Il terremoto è stato avvertito distintamente dalla popolazione in diverse aree del Paese, soprattutto nella regione sud-occidentale, dove si concentrano le principali faglie e vulcani attivi.
Islanda: un territorio sismico ad alta instabilità
L’Islanda è tra le aree geologicamente più instabili del pianeta, poiché sorge direttamente sulla dorsale medio-atlantica, il punto d’incontro tra le placche tettoniche euroasiatica e nordamericana. Questa posizione rende il Paese particolarmente esposto a terremoti frequenti, spesso legati al movimento del magma e all’attività vulcanica.
Negli ultimi mesi, l’area della penisola di Reykjanes è stata interessata da numerosi sciami sismici, spesso precursori di eruzioni vulcaniche, come quelle che hanno portato in passato all’evacuazione di Grindavik, nel sud-ovest dell’isola.
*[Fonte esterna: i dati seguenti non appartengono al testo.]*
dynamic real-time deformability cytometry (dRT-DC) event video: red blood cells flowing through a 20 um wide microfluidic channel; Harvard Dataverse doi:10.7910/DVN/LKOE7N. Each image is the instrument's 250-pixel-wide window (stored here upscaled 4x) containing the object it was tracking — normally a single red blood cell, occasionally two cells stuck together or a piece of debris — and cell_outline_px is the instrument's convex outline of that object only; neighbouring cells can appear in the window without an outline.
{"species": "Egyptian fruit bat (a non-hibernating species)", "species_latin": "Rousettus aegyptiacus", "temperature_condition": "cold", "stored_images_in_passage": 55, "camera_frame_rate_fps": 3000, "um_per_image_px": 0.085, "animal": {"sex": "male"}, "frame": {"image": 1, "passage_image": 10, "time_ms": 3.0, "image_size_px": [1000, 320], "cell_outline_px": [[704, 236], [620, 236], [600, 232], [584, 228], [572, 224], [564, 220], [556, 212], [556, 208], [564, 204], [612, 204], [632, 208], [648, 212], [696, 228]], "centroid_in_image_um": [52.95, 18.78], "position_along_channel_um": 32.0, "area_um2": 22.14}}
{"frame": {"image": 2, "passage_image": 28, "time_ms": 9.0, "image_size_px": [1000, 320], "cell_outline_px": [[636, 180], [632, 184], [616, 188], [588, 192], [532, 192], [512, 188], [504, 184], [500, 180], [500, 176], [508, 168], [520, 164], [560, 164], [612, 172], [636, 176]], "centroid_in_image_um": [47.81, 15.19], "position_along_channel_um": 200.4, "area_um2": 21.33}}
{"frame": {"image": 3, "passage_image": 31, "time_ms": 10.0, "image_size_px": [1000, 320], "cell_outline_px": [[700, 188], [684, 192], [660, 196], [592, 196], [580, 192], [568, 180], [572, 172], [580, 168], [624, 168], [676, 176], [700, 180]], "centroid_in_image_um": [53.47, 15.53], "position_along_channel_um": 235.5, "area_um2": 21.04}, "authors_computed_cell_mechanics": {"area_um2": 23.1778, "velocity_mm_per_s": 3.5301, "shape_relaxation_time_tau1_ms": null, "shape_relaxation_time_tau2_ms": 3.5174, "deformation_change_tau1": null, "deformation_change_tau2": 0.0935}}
Nessun danno grave segnalato al momento
Secondo le prime informazioni delle autorità locali, non risultano al momento danni gravi a edifici o infrastrutture, né feriti tra la popolazione. Tuttavia, i sismologi monitorano attentamente l’area per valutare eventuali repliche o collegamenti con attività vulcanica imminente.
Un territorio in costante movimento
L’evento sismico conferma quanto l’Islanda sia in perenne trasformazione geologica. Qui, la crosta terrestre si espande e si frattura sotto la spinta delle placche divergenti, rendendo ogni terremoto un possibile preludio a fenomeni vulcanici.